■ TAREA BREVE A
¿Puedes reproducir tal cual las líneas de los registros desde la que contiene "family: Pieridae" hasta el final de los registros, ambas incluidas?

■ FRAGMENTO DEL DOCUMENTO

Para otras conductas criminales las comparaciones son más difíciles de hacer. Las cifras oficiales no muestran la incidencia de las conductas sino la proporción que se denuncia. A pesar de ello ya existen fuentes que permiten equiparar cifras. La primera es el Latinobarómetro, una encuesta sobre incidencia de delitos, y la segunda es la Encuesta Internacional de Victimización (EIV), que ya está disponible para seis países latinoamericanos.

En términos generales, éstas sugieren es que Colombia no es excepcional en el crimen. Según la primera, el país muestra alta incidencia —más del 35 por ciento de los hogares sufrieron algún ataque criminal el último año— pero esta tasa no es excepcional para la región. De hecho, porcentajes más altos se observaron en 11 de los 17 países incluidos en la muestra.

Los resultados de la EIV tienden a corroborar que Colombia no es anómala en la delincuencia común. Ni siquiera dentro del limitado conjunto de países incluidos en la EIV que, de acuerdo con el Latinobarómetro, son de criminalidad inferior al promedio, Colombia aparece como líder. Tampoco se destaca en denuncias ante la policía, o en afán por evitar ciertos lugares durante la noche, o en miedo ante el crimen, o en percepción del riesgo de un robo en la casa, o en violencia doméstica. Ni siquiera es atípica la posesión de armas.

Así, aquel trajinado guión según el cual estamos en guerra porque somos violentos no corresponde con los datos. Tampoco es lo que sugieren los desplazados o los emigrados. No se trata de una sociedad violenta, sino de una sociedad sitiada por los violentos.

■ TAREA BREVE B
Según la oración del fragmento sobre la criminalidad en Colombia que empieza con "Tampoco se destaca", ¿en qué aspectos no se destaca Colombia? Enuméralos todos.

■ REGISTROS ALMACENADOS

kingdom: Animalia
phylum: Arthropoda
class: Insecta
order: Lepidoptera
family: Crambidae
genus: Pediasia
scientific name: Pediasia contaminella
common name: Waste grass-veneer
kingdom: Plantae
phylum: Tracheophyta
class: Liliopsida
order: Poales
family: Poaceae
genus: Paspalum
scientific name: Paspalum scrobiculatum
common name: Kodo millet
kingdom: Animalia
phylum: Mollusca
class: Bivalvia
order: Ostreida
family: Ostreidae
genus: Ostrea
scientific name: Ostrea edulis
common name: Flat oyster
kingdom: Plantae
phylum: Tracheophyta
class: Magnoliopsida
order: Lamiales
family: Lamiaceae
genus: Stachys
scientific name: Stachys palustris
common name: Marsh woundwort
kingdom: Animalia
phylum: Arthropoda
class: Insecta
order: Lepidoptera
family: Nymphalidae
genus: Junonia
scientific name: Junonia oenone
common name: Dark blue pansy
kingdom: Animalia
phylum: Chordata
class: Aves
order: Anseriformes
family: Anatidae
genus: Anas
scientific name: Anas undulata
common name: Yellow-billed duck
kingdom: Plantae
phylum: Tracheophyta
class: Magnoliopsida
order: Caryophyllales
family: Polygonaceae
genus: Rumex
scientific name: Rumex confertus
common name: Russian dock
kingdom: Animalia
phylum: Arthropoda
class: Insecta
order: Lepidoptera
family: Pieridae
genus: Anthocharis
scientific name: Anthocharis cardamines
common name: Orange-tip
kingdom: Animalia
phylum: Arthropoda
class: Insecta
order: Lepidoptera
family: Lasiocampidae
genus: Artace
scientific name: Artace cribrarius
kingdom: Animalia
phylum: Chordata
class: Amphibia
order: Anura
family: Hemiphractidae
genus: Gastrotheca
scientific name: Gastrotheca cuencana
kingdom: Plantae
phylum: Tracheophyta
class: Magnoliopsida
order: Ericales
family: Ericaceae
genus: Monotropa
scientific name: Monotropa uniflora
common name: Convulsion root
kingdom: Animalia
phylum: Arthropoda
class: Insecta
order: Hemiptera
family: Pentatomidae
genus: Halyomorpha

■ RESPUESTA ESPERADA A
family: Pieridae
genus: Anthocharis
scientific name: Anthocharis cardamines
common name: Orange-tip
kingdom: Animalia
phylum: Arthropoda
class: Insecta
order: Lepidoptera
family: Lasiocampidae
genus: Artace
scientific name: Artace cribrarius
kingdom: Animalia
phylum: Chordata
class: Amphibia
order: Anura
family: Hemiphractidae
genus: Gastrotheca
scientific name: Gastrotheca cuencana
kingdom: Plantae
phylum: Tracheophyta
class: Magnoliopsida
order: Ericales
family: Ericaceae
genus: Monotropa
scientific name: Monotropa uniflora
common name: Convulsion root
kingdom: Animalia
phylum: Arthropoda
class: Insecta
order: Hemiptera
family: Pentatomidae
genus: Halyomorpha

■ RESPUESTA ESPERADA B
- Denuncias ante la policía
- Afán por evitar ciertos lugares durante la noche
- Miedo ante el crimen
- Percepción del riesgo de un robo en la casa
- Violencia doméstica